CP: A lot of architects are trying to do good things but most work is still business as usual. Architects often say, ‘Oh, but the client wanted it this way.’ It’s our job to be persuasive, to bring them along on a journey that they didn’t even know they needed to go on.
Please describe a standout sustainable project that you’ve worked on recently.
CP: My favourite project I’ve worked on is a called First Steps Count (completed 2024), a child and community center in Taree in New South Wales. Last week, the Living Future Institute Australia awarded it a biophilic design award.
Back to our survey, 95% of professionals say that sustainable design is a factor when they’re considering job opportunities. 73% say it’s very important or a deal breaker when they’re looking at where to work. How does that relate to what you’re seeing?
CP: There are huge changes ahead. I don’t know how big practices are going to do it, but the value of what architects can offer at this time is critical, because we all still need to be housed. We still need buildings. How can we bring our talents to bear without building new, but create delightful, gorgeous spaces and make the most of what we already have?

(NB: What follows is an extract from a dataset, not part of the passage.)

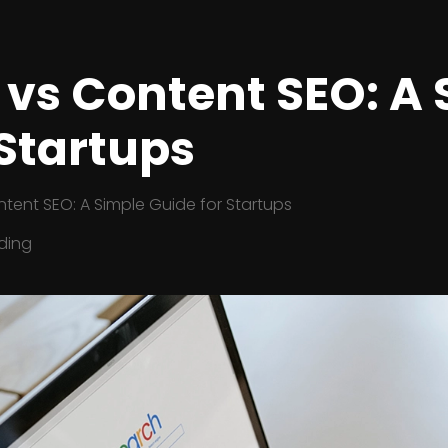
 vs Content SEO: A
 Startups
tent SEO: A Simple Guide for Startups
ding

What sort of sustainability upskilling do you think mid-career architects need?
CP: I would do a regenerative design course, because it shows you that there are other ways of thinking, being and doing in this world. Here in Australia, we have the oldest continuous living culture that deeply understands how to be at one with nature.
There’s also going to be a lot of carbon accounting stuff, so I’d skill up on how to model buildings and understand their whole life carbon.

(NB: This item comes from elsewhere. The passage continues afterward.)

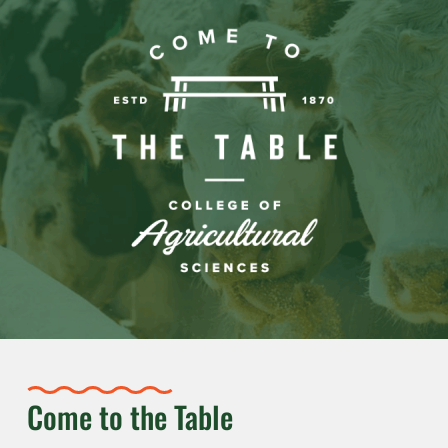
Come to the Table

The other thing architects really need to focus on is practical building skills; these are a really valuable asset.
From what you see, since you’ve had your own practice, how important are sustainability skills in hiring? Do you think practices hire in this expertise if an applicant can demonstrate particular skills or awareness?
CP: Many practices are going to need whole life carbon analysis because that’s going to be legislated. Practices that don’t know how to do that will need to skill up really quickly. If I were a young person, I’d be getting in on that, even if your passion is regenerative design. That will be a great service you can bring to people really quickly.
The other skill is to be able to think creatively. In regenerative design, systems thinking is where we need to be which is why I think architecture is pretty good, because it does that in a funny way.
What would a perfect candidate job applicant look like from a sustainability perspective?
CP: It would be someone was who is open and interested in learning because it’s not a tick box exercise. It’s requires understanding each project differently. In a team, you need a diverse group of people with different skills and approaches.
Most firms, most practices now, at least say that they care about sustainability. What’s one actionable step that could be implemented tomorrow to embed sustainable design more into the hiring process?
CP: If I were employing someone now, I’d be asking, ‘What sort of future do you want to be in and help create?’ I’d go big picture rather than detailed.
Amongst colleagues and young people coming into the profession, do you see an increased appetite for addressing the climate emergency?
CP: There are some great people doing work on materials or teaching at universities and doing challenging studios that are really upsetting the apple cart. Students are hungry for this. At the University of Newcastle, where I’ve just become adjunct professor of practice, they’re really pushing the idea of country-led in design, which is about understanding the indigenous wisdom of a place and letting that lead the design.
This agenda has driven my life for the last 33 years: finding out what it is and how to make it happen, It’s about starting with yourself and then being able to meaningfully persuade others.
Sustainability is about maintaining the status quo, and it isn’t enough. We’ve actually got to restore and regenerate. And that’s a beautiful thing.